In spite of a valiant effort on Hope's part, she passed away this hour. SIP, Hope! I think she is in a better place, now. She can go live in the 1,000,000,000,000,000,000 gallon with her sister in the sky!


----------



## Backlash (Jan 9, 2012)

Dont beat yourself up about it, it used to happen to me all the time when transferring fry from one tank to another..

The best thing I found to use to pick up "escaped" fish is a business card.. Dont try to slide the card under the fish (you may hurt it further).. Instead hold the card shiny side up, and place it near the fish, then gently touch the fish with either the card or a finger, at which point the fish will often jump, and hopefully land on the card.. Once on the card, cup your spare hand over the fish so he/she doesnt jump back off, and place him/her back in the tank.. A card held in each hand doubles your chances of having the fish land on it when it jumps..

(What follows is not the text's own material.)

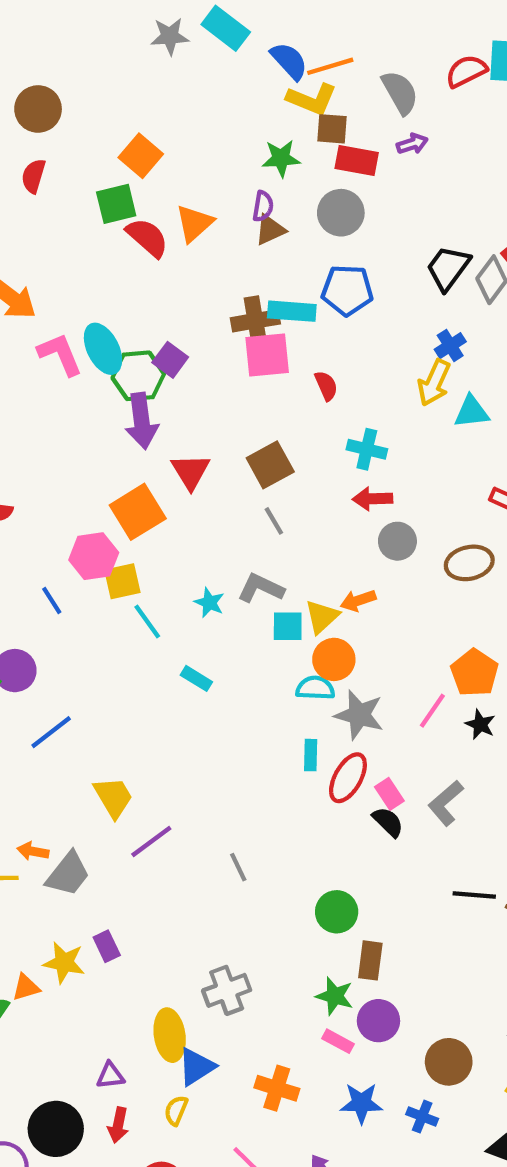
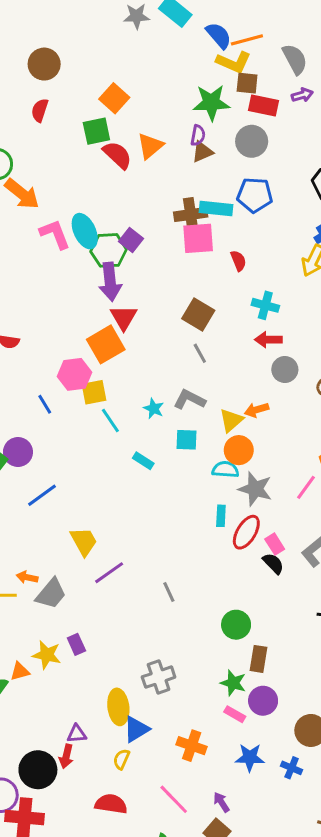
green star: (281, 158) -> (211, 103), size x1.4
brown square: (270, 465) -> (198, 314), turned -32
red triangle: (191, 471) -> (124, 318), moved
cyan square: (288, 626) -> (187, 440), moved
red arrow: (118, 1125) -> (66, 756), moved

A playing card or credit card would work as well.. Basically you want something that will hold its shape when lifted off the floor (paper will bend).. The wax/plastic coating on Business and Playing cards also saves the water being "soaked up" off the fish... 

Mark..


----------



## crowntaillove3 (Dec 26, 2012)

Thank you. I'll have to keep that in mind when I take out Dalihla's fry to find out their gender.


----------



## Indigo Betta (Sep 27, 2012)

aww sorry for your loss you did all you could for her, she is swimming with her sister right now in heaven .


----------



## crowntaillove3 (Dec 26, 2012)

Thanks, Indigo! :')


----------



## Chevko (Nov 15, 2012)

The river under the rainbow bridge is full of excellent hiding places with tasty foods everywhere. I'm sure she spotted her very own one as soon as she plopped down into it :3


----------



## crowntaillove3 (Dec 26, 2012)

:-D I'm sure she is happy to be out of that little betta cup.


----------



## Jexx (Feb 2, 2013)

I'm sorry crowntaillove3  She is in a better place


----------